The family also grows and sells Palmetto St. Augustine. And they sell 9 Iron Astro Bermuda, and Palisades Zoysia.
Brad’s maternal grandfather, the late Virdin Royse, was born in a farmhouse north of El Reno. He went off to OSU and was there one semester when he was drafted. Virdin fought in the Battle of the Bulge during World War II. When he returned home, he started farming. Known as a cattleman, Virdin’s land on Foreman Road, as well as farmland near Calumet, is still in the family.
Dan Sherry grew up in Ohio. He attended OSU, where he met Brad’s mother, Janet, who was also an OSU student. Both earned teaching degrees, and Janet taught kindergarten at Southwest Covenant Schools.

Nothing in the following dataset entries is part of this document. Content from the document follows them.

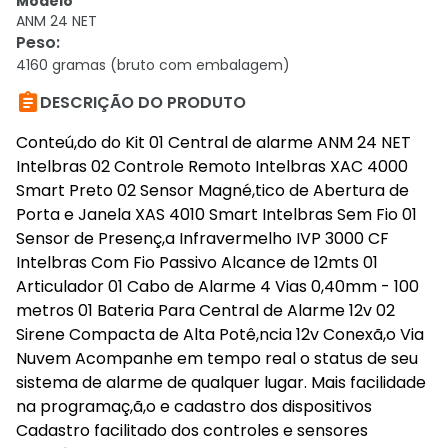
Modelo
ANM 24 NET
Peso
:
4160 gramas (bruto com embalagem)

DESCRIÇÃO DO PRODUTO
Conteú,do do Kit 01 Central de alarme ANM 24 NET
Intelbras 02 Controle Remoto Intelbras XAC 4000
Smart Preto 02 Sensor Magné,tico de Abertura de
Porta e Janela XAS 4010 Smart Intelbras Sem Fio 01
Sensor de Presenç,a Infravermelho IVP 3000 CF
Intelbras Com Fio Passivo Alcance de 12mts 01
Articulador 01 Cabo de Alarme 4 Vias 0,40mm - 100
metros 01 Bateria Para Central de Alarme 12v 02
Sirene Compacta de Alta Potê,ncia 12v Conexã,o Via
Nuvem Acompanhe em tempo real o status de seu
sistema de alarme de qualquer lugar. Mais facilidade
na programaç,ã,o e cadastro dos dispositivos
Cadastro facilitado dos controles e sensores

Partnering with Virdin in the farming business, Dan set out to produce a high quality of sod. Together they established their family sod business in 1983.
Through the years, the family has rounded up an experienced team. Vicente Trejo has worked with them for over 30 years. And now Brad’s son Ben, 11, is working the farm.
“He works really hard,” said Brad.
“I like making people happy,” Brad said. “And green grass makes people happy.”